Your objective
Reproduce the lines below exactly, beginning with the first line and ending with the line that contains "公開日時 : 2024/09/06 14:05".

######

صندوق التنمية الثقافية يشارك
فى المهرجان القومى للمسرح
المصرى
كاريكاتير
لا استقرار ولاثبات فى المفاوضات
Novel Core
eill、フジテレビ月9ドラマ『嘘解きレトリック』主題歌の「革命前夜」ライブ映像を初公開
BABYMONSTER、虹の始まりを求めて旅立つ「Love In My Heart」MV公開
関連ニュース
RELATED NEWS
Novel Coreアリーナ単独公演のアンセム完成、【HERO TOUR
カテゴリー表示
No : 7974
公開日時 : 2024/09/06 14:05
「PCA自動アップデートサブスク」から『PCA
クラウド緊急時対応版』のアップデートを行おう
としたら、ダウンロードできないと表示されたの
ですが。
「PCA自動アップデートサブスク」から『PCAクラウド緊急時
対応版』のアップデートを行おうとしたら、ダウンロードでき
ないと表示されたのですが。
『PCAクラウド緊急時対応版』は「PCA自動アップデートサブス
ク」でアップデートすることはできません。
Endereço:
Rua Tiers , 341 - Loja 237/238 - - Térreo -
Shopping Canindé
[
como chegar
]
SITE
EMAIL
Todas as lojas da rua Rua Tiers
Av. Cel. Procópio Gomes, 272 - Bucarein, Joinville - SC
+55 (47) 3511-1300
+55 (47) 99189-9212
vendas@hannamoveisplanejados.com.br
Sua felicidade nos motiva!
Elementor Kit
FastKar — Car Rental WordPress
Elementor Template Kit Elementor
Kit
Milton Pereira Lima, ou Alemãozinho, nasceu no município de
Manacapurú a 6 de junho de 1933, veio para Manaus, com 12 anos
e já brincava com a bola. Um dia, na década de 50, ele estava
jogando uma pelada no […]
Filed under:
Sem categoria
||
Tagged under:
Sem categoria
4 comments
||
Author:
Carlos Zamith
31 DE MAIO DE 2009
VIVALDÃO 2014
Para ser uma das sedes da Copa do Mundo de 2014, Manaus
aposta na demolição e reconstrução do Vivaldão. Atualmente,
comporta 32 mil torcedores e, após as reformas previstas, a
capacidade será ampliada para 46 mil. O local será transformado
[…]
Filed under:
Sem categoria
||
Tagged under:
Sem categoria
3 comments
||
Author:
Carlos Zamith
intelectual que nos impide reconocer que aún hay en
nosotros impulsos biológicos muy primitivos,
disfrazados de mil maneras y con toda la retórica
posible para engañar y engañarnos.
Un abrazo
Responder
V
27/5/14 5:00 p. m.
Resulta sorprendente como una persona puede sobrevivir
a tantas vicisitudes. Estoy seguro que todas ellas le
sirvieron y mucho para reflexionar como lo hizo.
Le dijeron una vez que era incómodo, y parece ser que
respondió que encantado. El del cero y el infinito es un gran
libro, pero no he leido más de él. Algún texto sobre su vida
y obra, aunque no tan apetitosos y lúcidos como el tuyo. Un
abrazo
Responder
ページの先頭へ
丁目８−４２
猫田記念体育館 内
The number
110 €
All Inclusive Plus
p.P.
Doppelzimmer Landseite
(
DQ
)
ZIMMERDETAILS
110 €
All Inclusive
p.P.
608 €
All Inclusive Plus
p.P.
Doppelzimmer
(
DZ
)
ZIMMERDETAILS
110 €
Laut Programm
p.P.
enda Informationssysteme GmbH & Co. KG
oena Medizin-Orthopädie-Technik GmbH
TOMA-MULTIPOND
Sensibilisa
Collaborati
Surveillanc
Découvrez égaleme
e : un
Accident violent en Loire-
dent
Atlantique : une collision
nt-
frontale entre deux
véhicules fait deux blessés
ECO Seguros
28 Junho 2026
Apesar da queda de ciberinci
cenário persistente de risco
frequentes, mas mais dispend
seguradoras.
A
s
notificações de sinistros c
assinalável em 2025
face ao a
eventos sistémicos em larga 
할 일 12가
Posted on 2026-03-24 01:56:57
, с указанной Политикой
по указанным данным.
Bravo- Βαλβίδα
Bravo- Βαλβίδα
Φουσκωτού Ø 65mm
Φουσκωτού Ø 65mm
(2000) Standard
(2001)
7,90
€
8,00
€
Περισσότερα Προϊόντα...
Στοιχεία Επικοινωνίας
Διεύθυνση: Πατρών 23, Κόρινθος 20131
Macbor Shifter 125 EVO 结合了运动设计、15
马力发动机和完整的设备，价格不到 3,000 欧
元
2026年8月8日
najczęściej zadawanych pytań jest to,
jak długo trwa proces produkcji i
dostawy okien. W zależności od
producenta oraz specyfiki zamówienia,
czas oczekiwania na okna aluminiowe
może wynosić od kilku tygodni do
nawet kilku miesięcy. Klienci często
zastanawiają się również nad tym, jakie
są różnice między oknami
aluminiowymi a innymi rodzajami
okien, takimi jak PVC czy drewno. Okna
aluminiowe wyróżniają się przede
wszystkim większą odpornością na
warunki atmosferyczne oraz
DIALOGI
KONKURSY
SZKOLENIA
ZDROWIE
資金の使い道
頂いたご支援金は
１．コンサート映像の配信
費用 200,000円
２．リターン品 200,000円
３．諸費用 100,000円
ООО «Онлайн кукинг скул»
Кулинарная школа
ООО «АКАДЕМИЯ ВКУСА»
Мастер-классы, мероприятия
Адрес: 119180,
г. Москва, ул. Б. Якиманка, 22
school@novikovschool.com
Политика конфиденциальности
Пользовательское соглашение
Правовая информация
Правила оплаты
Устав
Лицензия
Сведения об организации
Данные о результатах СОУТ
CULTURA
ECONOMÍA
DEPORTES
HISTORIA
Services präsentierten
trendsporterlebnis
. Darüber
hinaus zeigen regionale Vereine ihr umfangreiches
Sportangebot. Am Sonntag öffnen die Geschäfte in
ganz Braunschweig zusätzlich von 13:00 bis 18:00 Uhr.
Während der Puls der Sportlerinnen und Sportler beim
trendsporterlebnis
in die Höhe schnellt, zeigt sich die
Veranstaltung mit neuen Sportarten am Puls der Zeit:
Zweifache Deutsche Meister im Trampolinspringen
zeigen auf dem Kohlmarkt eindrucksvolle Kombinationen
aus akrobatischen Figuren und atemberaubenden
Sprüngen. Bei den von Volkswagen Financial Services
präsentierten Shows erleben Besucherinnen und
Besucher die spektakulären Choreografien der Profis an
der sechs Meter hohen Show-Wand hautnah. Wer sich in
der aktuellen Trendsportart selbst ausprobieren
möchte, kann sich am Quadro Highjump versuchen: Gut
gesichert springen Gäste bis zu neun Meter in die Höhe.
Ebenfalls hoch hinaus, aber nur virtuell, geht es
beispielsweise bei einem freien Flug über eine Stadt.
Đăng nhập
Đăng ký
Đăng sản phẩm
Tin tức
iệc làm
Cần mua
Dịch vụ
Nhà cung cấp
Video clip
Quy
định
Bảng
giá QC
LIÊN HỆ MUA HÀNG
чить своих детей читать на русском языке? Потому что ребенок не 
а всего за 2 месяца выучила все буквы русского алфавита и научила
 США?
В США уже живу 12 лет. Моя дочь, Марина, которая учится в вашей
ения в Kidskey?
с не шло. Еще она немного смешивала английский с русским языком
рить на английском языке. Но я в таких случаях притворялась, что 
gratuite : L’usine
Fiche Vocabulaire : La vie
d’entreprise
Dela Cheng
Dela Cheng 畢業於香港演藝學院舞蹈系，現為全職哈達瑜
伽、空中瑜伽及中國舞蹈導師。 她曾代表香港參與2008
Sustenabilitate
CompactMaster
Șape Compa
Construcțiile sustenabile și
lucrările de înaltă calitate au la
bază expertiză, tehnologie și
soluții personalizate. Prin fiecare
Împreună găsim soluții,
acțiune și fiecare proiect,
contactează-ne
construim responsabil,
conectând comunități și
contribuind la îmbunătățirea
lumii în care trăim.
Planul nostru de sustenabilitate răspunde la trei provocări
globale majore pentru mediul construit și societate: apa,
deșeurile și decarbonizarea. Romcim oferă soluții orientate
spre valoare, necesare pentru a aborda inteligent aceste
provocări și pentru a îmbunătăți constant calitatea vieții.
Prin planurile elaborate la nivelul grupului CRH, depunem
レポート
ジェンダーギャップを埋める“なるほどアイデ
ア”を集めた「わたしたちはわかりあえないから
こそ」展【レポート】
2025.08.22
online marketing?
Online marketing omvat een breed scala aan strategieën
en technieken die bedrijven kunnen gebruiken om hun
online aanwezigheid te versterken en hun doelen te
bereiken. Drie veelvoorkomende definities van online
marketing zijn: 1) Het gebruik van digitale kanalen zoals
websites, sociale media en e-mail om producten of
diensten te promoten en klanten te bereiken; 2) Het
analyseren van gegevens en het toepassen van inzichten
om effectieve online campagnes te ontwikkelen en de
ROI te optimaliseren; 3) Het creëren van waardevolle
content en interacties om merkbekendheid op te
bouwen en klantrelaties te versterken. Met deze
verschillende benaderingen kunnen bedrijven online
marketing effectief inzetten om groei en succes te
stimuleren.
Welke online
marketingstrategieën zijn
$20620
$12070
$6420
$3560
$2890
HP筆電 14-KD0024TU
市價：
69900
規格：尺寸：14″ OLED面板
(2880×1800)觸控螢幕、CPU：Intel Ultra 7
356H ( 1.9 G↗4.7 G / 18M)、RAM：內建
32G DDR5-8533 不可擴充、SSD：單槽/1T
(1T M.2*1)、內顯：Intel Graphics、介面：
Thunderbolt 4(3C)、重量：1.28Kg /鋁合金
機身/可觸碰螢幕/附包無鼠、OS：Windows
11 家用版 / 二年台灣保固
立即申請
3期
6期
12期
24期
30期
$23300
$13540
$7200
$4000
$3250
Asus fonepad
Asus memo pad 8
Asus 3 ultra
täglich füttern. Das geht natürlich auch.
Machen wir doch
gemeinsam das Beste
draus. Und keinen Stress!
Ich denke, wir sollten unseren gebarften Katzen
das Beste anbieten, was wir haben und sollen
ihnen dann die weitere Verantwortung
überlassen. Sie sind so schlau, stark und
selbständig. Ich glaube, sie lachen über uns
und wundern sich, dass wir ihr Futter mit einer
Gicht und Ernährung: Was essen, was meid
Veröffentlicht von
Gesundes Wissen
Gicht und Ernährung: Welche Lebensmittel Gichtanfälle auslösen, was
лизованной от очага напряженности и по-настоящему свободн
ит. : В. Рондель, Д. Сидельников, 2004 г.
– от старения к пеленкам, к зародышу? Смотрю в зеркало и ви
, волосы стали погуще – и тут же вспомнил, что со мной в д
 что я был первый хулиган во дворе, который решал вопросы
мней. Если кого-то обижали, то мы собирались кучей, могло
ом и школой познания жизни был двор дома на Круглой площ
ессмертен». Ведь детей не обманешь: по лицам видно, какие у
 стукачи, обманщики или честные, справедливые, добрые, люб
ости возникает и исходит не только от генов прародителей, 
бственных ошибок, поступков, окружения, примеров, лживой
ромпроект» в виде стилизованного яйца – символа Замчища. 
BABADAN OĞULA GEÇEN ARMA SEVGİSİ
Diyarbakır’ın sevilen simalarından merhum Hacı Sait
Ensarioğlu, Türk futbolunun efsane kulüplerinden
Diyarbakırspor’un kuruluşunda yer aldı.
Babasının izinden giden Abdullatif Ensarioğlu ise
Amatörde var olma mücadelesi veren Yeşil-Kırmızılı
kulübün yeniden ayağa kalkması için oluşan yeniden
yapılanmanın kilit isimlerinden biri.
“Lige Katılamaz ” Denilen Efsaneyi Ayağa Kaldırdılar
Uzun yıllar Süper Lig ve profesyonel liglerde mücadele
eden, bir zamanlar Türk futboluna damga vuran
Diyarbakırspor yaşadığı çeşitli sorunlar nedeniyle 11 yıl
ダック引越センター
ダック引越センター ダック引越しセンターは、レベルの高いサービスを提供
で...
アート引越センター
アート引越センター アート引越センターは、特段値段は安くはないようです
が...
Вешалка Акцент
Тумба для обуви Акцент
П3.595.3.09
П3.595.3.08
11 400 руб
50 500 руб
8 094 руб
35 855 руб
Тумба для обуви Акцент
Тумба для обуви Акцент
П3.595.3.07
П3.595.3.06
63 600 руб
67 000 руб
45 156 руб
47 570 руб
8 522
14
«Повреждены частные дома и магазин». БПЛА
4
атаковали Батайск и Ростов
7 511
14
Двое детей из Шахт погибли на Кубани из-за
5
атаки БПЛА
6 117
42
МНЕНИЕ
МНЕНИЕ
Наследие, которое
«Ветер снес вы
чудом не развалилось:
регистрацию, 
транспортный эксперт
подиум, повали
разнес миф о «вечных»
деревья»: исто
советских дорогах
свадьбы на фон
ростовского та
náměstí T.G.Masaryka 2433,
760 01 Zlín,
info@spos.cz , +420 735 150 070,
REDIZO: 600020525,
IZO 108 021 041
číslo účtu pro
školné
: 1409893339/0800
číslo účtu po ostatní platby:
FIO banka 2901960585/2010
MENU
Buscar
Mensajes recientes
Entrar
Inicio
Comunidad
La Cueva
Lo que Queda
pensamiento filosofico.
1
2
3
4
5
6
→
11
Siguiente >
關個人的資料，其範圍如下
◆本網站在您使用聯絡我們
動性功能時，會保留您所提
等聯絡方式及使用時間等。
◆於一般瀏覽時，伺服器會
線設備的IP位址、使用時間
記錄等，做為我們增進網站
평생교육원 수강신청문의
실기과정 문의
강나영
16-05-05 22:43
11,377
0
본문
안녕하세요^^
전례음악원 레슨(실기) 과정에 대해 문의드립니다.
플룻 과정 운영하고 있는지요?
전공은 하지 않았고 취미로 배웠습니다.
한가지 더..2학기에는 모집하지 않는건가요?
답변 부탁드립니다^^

######

Exercise result
صندوق التنمية الثقافية يشارك
فى المهرجان القومى للمسرح
المصرى
كاريكاتير
لا استقرار ولاثبات فى المفاوضات
Novel Core
eill、フジテレビ月9ドラマ『嘘解きレトリック』主題歌の「革命前夜」ライブ映像を初公開
BABYMONSTER、虹の始まりを求めて旅立つ「Love In My Heart」MV公開
関連ニュース
RELATED NEWS
Novel Coreアリーナ単独公演のアンセム完成、【HERO TOUR
カテゴリー表示
No : 7974
公開日時 : 2024/09/06 14:05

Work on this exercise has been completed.